Recurrent stroke represents up to one in four stroke events and remains a major contributor to long-term disability, mortality, and healthcare burden. Although evidence-based secondary prevention strategies; such as adherence to antihypertensive and lipid-lowering medication, antiplatelet therapy, smoking cessation, and lifestyle modification, significantly reduce risk, many stroke survivors struggle to sustain these behaviours in the months and years following their initial event. Structured behaviour-change interventions that build self-management capacity may help address this gap.
‘Living Well After Stroke’, developed in Australia, is a theory-informed behaviour-change programme designed to enhance individuals’ ability to manage their health by supporting goal setting, problem solving, self-monitoring, and personalised feedback. The programme aims to empower stroke survivors to adopt and maintain behaviours that reduce recurrent stroke risk.

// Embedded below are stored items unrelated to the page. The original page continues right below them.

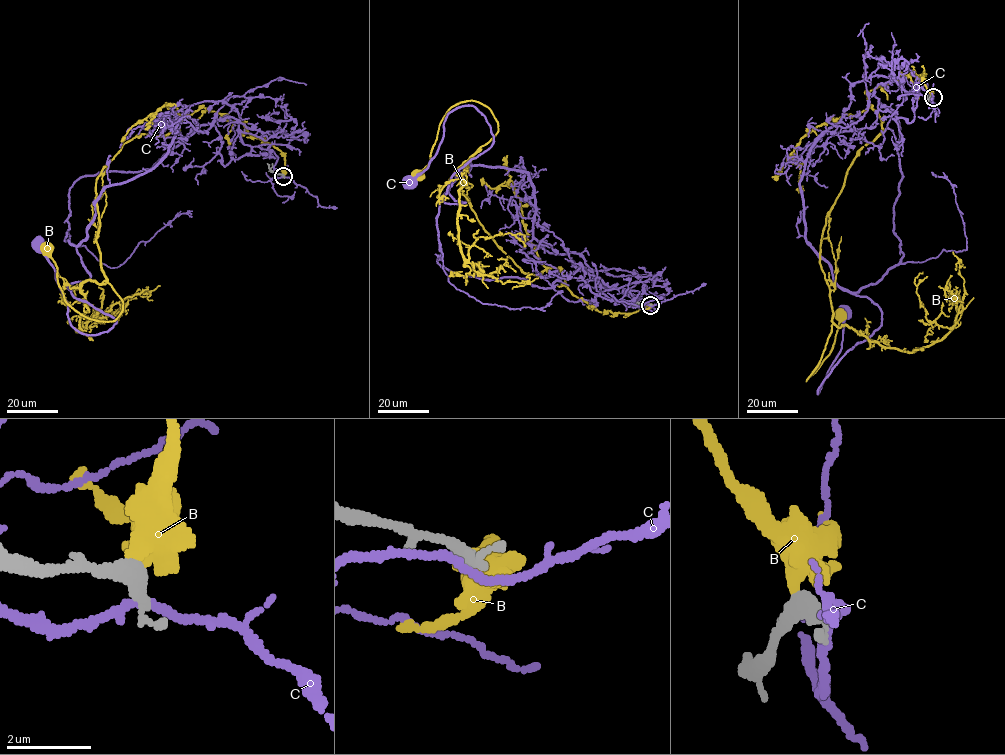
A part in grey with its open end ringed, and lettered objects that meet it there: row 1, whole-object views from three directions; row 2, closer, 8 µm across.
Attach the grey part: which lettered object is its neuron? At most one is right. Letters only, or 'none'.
none

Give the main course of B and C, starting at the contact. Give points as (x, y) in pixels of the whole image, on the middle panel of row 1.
B: (649, 304), (596, 311), (486, 232), (460, 184), (498, 131), (486, 106), (452, 106), (417, 174)
C: (650, 305), (536, 240), (524, 171), (471, 166), (444, 202), (493, 142), (472, 106), (411, 184)

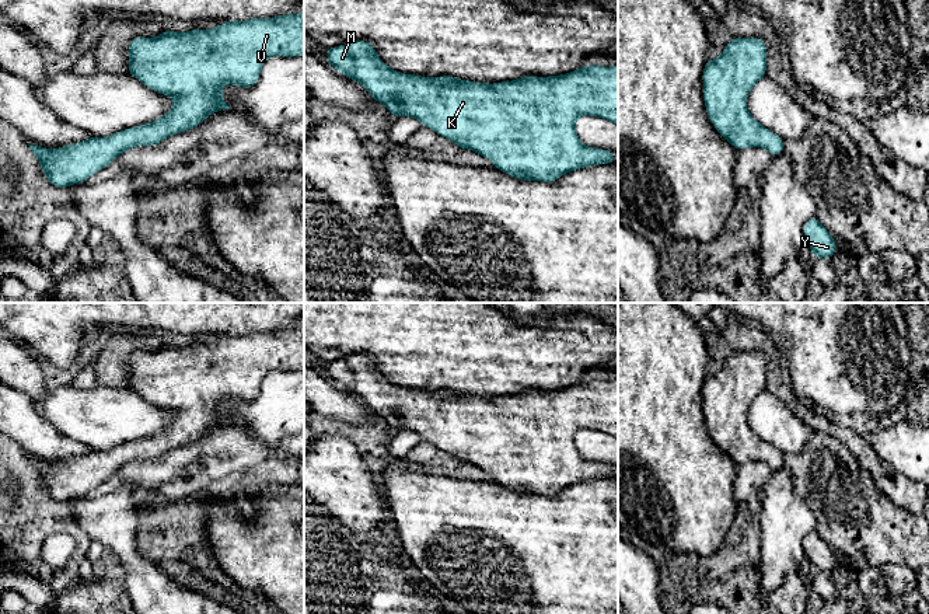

This pilot study will evaluate the feasibility and acceptability of implementing ‘Living Well After Stroke’ within a community-based stroke rehabilitation service in Ireland. Specifically, the study will examine recruitment and retention rates, participant engagement, fidelity of programme delivery, and perspectives of both participants and clinicians. The study will also explore preliminary impacts on self-management skills, health behaviours, and modifiable secondary-prevention risk factors.
The findings will inform the refinement of the intervention and determine whether progression to a full-scale evaluation is warranted. Ultimately, this project seeks to establish whether a structured self-management programme can be effectively integrated into Irish stroke services to support long-term secondary prevention.